El deporte internacional vuelve a colocarse en el ojo del huracán tras la reciente decisión del Comité Olímpico Internacional de retomar los test genéticos de feminidad como requisito para competir en pruebas femeninas. La medida, que apunta a implementarse a partir de los Juegos Olímpicos de Los Ángeles 2028, revive un debate histórico que combina ciencia, ética y derechos humanos.
La discusión sobre cómo definir la elegibilidad en el deporte femenino no es nueva. Ya desde los Juegos Olímpicos de Berlín 1936 surgieron dudas y polémicas en torno a la apariencia física de algunas atletas, en una época donde no existían reglas claras.
Durante décadas, las deportistas fueron sometidas a controles invasivos, desde exámenes físicos hasta verificaciones ginecológicas. Uno de los episodios más cuestionados ocurrió en 1966, cuando en el Europeo de Budapest se realizaron los llamados “desfiles al desnudo”, considerados hoy como una práctica humillante.
La era de los test genéticos
A partir de 1967, organismos como el COI y la World Athletics (antes IAAF) implementaron pruebas cromosómicas para determinar la elegibilidad femenina. Inicialmente se buscaban los llamados “corpúsculos de Barr”, y más adelante se introdujo la detección del gen SRY, asociado al cromosoma Y.
Sin embargo, la comunidad científica comenzó a cuestionar estos métodos. Expertos como Albert de la Chapelle advirtieron que el sexo biológico es más complejo que una simple prueba genética.
Casos como el de la atleta española María José Martínez Patiño evidenciaron las fallas del sistema. Descalificada por poseer cromosomas XY, posteriormente se comprobó que tenía insensibilidad a los andrógenos, lo que le impedía obtener ventaja competitiva.
Finalmente, en 1999, el COI abandonó estos test por considerarlos poco concluyentes y costosos.
Testosterona y disputas legales
El debate tomó un nuevo giro en 2009 con el caso de la sudafricana Caster Semenya, campeona mundial de 800 metros, cuya condición de hiperandrogenismo abrió la puerta a regulaciones basadas en niveles de testosterona.
A partir de entonces, se establecieron límites hormonales para competir en ciertas pruebas, lo que derivó en disputas legales. La velocista india Dutee Chand llevó su caso ante el Tribunal Arbitral del Deporte, logrando que se exigieran evidencias más sólidas sobre la relación entre testosterona y rendimiento.
Francia alza la voz contra la medida
La decisión del COI no ha pasado desapercibida en el escenario internacional. Francia expresó su “gran preocupación” por el restablecimiento de estas pruebas, calificándolo como un “paso atrás”.
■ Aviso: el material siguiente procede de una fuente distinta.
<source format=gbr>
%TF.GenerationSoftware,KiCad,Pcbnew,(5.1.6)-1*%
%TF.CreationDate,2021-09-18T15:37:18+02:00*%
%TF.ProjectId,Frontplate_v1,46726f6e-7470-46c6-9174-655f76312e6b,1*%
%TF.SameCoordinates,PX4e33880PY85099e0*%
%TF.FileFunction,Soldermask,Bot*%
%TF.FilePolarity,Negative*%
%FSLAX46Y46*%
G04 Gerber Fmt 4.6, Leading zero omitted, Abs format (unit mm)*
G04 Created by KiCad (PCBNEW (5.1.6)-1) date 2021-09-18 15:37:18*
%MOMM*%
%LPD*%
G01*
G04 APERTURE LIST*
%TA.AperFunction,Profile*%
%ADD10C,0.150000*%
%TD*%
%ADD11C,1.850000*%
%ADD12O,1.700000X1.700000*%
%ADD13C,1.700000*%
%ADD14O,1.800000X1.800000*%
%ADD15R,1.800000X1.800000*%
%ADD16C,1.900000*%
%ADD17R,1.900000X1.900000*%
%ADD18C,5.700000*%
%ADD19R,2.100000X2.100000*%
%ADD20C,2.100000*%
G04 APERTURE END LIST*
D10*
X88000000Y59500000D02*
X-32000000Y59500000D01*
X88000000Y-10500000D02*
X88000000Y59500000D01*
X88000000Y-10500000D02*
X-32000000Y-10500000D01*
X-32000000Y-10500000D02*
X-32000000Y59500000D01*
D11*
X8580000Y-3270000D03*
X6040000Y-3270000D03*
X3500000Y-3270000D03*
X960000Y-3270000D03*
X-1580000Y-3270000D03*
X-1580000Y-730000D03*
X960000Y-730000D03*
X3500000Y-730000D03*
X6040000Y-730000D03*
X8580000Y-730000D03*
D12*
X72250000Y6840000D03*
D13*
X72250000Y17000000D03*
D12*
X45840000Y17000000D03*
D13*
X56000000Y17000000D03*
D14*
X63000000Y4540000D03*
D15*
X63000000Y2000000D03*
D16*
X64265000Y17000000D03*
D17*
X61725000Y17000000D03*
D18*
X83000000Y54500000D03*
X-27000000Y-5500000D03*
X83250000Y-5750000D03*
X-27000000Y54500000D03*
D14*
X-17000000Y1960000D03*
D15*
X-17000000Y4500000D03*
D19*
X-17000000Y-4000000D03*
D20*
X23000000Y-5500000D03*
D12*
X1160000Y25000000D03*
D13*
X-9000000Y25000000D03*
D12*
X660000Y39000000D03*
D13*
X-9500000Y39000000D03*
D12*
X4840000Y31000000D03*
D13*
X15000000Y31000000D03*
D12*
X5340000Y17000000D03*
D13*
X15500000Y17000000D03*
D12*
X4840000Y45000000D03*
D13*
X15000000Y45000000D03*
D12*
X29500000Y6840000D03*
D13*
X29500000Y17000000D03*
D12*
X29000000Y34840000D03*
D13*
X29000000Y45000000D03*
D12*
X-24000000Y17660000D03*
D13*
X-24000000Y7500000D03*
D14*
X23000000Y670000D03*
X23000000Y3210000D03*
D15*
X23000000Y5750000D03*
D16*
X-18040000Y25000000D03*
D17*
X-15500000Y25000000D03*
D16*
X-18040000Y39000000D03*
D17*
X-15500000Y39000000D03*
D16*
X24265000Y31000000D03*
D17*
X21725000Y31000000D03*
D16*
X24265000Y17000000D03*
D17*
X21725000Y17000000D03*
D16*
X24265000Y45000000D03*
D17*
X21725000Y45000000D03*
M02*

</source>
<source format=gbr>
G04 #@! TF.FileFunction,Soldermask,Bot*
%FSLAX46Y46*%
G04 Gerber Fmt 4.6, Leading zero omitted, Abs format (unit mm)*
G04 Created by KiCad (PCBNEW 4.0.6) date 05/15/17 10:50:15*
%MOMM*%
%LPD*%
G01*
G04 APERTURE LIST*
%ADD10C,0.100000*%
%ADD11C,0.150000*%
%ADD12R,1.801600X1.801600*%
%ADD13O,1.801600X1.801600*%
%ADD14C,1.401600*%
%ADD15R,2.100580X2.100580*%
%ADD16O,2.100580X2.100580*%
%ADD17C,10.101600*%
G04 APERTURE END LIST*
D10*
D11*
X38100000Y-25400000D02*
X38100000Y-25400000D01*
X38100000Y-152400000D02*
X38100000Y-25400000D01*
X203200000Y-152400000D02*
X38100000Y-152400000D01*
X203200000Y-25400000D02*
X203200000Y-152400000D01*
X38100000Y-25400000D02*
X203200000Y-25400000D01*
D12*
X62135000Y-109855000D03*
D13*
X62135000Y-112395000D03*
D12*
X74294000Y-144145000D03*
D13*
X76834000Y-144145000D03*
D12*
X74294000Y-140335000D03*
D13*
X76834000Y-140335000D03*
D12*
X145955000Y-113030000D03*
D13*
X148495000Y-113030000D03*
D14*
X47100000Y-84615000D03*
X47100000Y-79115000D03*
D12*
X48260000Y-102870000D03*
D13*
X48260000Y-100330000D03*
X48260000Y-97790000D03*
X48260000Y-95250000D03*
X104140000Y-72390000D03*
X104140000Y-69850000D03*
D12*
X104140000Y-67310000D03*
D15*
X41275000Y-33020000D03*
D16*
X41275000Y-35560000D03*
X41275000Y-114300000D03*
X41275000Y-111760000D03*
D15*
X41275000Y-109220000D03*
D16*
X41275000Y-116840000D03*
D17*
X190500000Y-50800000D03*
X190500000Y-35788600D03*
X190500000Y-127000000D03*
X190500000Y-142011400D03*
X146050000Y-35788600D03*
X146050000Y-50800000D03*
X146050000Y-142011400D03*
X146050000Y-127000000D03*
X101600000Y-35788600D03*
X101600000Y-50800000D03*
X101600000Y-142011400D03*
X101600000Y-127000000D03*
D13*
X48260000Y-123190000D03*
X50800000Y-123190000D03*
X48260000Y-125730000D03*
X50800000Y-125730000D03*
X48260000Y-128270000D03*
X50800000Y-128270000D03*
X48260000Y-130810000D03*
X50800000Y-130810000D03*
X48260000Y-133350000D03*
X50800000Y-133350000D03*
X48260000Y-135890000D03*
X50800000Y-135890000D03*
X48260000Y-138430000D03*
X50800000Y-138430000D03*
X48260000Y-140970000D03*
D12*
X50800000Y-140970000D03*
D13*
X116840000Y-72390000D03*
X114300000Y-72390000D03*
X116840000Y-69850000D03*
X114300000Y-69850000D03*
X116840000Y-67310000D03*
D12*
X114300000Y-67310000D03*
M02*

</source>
La ministra de Deportes, Marina Ferrari, manifestó la oposición del país a la generalización de los test genéticos, señalando que plantean “numerosas cuestiones éticas, jurídicas y médicas”. Además, recordó que la legislación francesa en materia de bioética prohíbe este tipo de pruebas, lo que añade un nuevo ángulo al debate global.
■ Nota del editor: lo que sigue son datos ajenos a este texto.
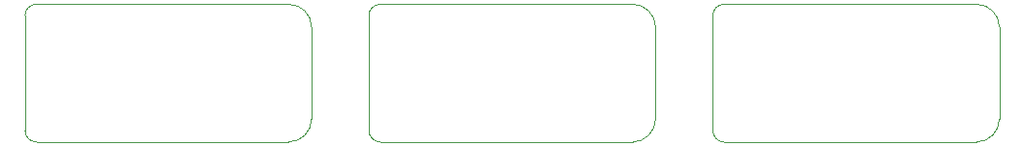
<source format=gbr>
G04 #@! TF.GenerationSoftware,KiCad,Pcbnew,5.0.1*
G04 #@! TF.CreationDate,2019-02-10T23:28:33+01:00*
G04 #@! TF.ProjectId,usbled,7573626C65642E6B696361645F706362,rev?*
G04 #@! TF.SameCoordinates,PX60c62b8PY5e94a58*
G04 #@! TF.FileFunction,Profile,NP*
%FSLAX46Y46*%
G04 Gerber Fmt 4.6, Leading zero omitted, Abs format (unit mm)*
G04 Created by KiCad (PCBNEW 5.0.1) date Sun 10 Feb 2019 11:28:33 PM CET*
%MOMM*%
%LPD*%
G01*
G04 APERTURE LIST*
%ADD10C,0.100000*%
G04 APERTURE END LIST*
D10*
X59950000Y11060000D02*
G75*
G02X60950000Y12060000I1000000J0D01*
G01*
X29950000Y11060000D02*
G75*
G02X30950000Y12060000I1000000J0D01*
G01*
X84950000Y10060000D02*
X84950000Y2000000D01*
X54950000Y10060000D02*
X54950000Y2000000D01*
X60950000Y12060000D02*
X82950000Y12060000D01*
X30950000Y12060000D02*
X52950000Y12060000D01*
X60950000Y0D02*
G75*
G02X59950000Y1000000I0J1000000D01*
G01*
X30950000Y0D02*
G75*
G02X29950000Y1000000I0J1000000D01*
G01*
X59950000Y1000000D02*
X59950000Y11060000D01*
X29950000Y1000000D02*
X29950000Y11060000D01*
X82950000Y12060000D02*
G75*
G02X84950000Y10060000I0J-2000000D01*
G01*
X52950000Y12060000D02*
G75*
G02X54950000Y10060000I0J-2000000D01*
G01*
X82950000Y0D02*
X60950000Y0D01*
X52950000Y0D02*
X30950000Y0D01*
X84950000Y2000000D02*
G75*
G02X82950000Y0I-2000000J0D01*
G01*
X54950000Y2000000D02*
G75*
G02X52950000Y0I-2000000J0D01*
G01*
X-50000Y11060000D02*
G75*
G02X950000Y12060000I1000000J0D01*
G01*
X24950000Y10060000D02*
X24950000Y2000000D01*
X950000Y12060000D02*
X22950000Y12060000D01*
X950000Y0D02*
G75*
G02X-50000Y1000000I0J1000000D01*
G01*
X-50000Y1000000D02*
X-50000Y11060000D01*
X22950000Y12060000D02*
G75*
G02X24950000Y10060000I0J-2000000D01*
G01*
X22950000Y0D02*
X950000Y0D01*
X24950000Y2000000D02*
G75*
G02X22950000Y0I-2000000J0D01*
G01*
M02*

</source>
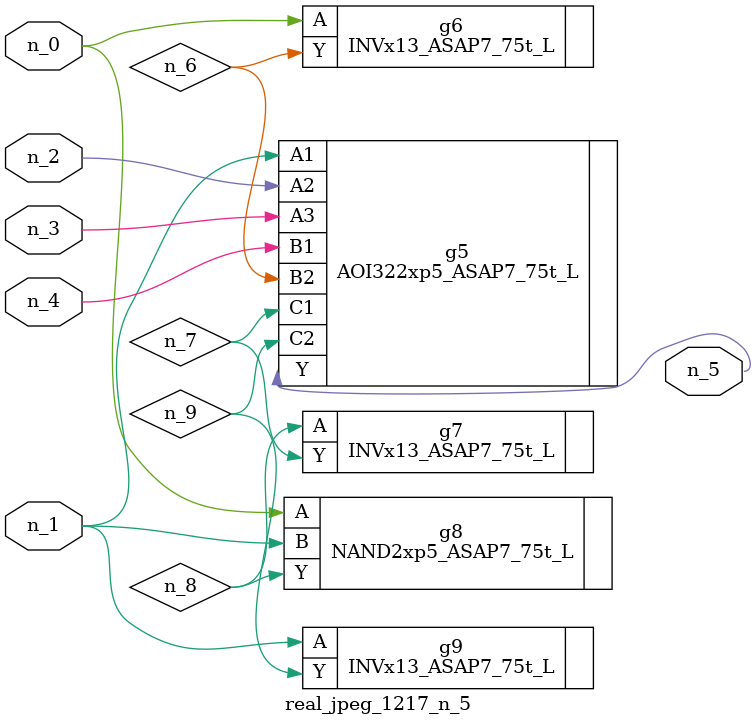
<source format=v>
module real_jpeg_1217_n_5 (n_4, n_0, n_1, n_2, n_3, n_5);

input n_4;
input n_0;
input n_1;
input n_2;
input n_3;

output n_5;

wire n_8;
wire n_6;
wire n_7;
wire n_9;

INVx13_ASAP7_75t_L g6 ( 
.A(n_0),
.Y(n_6)
);

NAND2xp5_ASAP7_75t_L g8 ( 
.A(n_0),
.B(n_1),
.Y(n_8)
);

AOI322xp5_ASAP7_75t_L g5 ( 
.A1(n_1),
.A2(n_2),
.A3(n_3),
.B1(n_4),
.B2(n_6),
.C1(n_7),
.C2(n_9),
.Y(n_5)
);

INVx13_ASAP7_75t_L g9 ( 
.A(n_1),
.Y(n_9)
);

INVx13_ASAP7_75t_L g7 ( 
.A(n_8),
.Y(n_7)
);


endmodule
</source>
Un debate que sigue abierto
El regreso de los test genéticos marca un nuevo capítulo en una discusión que está lejos de cerrarse. Mientras algunos defienden la medida en nombre de la equidad competitiva, otros advierten sobre los riesgos de retroceder hacia prácticas excluyentes o poco sensibles a la diversidad biológica.
El reto para el deporte mundial será encontrar un equilibrio entre la justicia competitiva y el respeto a la dignidad de las atletas, en un contexto donde la ciencia continúa evolucionando y las exigencias sociales apuntan hacia una mayor inclusión.